BEGIN
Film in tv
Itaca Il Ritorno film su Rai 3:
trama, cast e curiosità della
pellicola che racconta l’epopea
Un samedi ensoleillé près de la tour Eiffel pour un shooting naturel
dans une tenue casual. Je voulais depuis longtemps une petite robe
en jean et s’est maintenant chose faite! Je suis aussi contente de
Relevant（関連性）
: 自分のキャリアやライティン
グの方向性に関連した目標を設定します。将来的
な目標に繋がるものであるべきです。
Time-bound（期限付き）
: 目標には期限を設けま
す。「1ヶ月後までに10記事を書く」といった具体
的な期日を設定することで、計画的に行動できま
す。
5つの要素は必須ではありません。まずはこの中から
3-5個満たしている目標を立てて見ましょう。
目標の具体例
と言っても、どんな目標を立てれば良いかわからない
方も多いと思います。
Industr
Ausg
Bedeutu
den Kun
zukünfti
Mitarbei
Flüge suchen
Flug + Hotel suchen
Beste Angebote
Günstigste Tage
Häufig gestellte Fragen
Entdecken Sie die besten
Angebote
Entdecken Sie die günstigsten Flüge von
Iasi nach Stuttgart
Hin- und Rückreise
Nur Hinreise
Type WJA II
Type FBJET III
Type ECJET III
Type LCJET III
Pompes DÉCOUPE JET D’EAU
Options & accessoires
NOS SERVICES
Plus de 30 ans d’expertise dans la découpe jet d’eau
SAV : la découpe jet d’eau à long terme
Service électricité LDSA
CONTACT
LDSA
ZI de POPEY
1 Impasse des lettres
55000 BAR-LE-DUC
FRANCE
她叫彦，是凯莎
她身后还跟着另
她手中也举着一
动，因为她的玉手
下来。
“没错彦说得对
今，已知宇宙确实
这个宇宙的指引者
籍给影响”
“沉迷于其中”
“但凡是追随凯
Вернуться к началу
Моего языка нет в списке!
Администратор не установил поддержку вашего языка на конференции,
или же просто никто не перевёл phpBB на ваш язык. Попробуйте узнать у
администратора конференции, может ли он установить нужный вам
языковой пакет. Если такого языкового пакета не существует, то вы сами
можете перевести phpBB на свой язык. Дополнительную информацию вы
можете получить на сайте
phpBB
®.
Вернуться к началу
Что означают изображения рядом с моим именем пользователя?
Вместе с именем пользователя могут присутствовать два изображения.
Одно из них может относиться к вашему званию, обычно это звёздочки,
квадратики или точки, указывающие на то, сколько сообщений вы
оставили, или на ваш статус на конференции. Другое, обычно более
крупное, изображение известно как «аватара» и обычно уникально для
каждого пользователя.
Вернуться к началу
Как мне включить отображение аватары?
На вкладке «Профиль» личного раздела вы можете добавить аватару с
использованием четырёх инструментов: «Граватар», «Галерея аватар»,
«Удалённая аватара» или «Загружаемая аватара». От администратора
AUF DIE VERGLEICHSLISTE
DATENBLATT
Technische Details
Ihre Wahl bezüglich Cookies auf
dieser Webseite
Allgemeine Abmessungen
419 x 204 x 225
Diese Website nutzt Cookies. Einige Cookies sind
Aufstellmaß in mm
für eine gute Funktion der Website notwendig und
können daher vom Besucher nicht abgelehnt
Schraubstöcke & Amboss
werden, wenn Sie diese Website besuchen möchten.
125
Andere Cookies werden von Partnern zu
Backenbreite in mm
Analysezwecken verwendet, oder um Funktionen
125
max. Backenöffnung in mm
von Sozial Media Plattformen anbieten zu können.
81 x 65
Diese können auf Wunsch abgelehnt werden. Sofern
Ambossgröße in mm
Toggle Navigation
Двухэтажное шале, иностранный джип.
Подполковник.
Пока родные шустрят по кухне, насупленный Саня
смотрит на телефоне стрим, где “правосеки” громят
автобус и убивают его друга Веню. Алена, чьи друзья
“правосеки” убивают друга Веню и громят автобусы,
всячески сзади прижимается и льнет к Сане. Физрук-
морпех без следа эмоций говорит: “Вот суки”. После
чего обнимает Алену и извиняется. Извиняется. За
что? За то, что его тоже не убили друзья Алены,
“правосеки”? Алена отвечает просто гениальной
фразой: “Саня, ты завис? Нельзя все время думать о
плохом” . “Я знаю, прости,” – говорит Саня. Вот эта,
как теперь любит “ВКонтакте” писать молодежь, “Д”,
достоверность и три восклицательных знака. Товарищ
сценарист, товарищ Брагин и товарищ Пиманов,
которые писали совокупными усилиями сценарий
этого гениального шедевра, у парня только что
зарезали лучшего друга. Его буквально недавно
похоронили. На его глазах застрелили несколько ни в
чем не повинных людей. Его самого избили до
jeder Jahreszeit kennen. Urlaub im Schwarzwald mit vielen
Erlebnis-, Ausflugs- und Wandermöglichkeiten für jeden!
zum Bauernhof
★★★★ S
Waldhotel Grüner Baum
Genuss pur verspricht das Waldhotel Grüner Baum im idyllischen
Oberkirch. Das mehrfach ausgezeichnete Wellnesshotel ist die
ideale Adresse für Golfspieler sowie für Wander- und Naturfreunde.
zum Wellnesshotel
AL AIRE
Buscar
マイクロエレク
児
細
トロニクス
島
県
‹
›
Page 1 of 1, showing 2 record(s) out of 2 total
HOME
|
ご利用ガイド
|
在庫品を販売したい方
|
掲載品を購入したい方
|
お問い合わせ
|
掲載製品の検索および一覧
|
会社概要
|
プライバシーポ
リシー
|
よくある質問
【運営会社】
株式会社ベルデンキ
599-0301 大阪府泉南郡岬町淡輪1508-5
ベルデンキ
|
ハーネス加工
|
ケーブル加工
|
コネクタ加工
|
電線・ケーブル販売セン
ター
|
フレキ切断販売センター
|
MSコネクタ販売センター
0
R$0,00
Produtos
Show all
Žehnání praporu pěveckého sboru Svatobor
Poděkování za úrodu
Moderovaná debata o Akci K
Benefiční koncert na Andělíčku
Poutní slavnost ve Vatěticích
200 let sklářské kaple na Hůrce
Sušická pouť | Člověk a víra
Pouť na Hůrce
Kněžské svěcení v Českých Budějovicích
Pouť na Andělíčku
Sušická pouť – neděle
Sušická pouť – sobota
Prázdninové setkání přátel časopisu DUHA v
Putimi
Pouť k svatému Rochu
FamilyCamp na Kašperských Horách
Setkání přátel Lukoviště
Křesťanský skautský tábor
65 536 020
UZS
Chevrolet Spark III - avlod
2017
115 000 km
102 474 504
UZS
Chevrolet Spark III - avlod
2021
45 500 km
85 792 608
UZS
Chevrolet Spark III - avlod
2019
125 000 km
END
## Exercise instructions
Return the lines of the records that include the string "языка".

## Finished exercise
Моего языка нет в списке!
Администратор не установил поддержку вашего языка на конференции,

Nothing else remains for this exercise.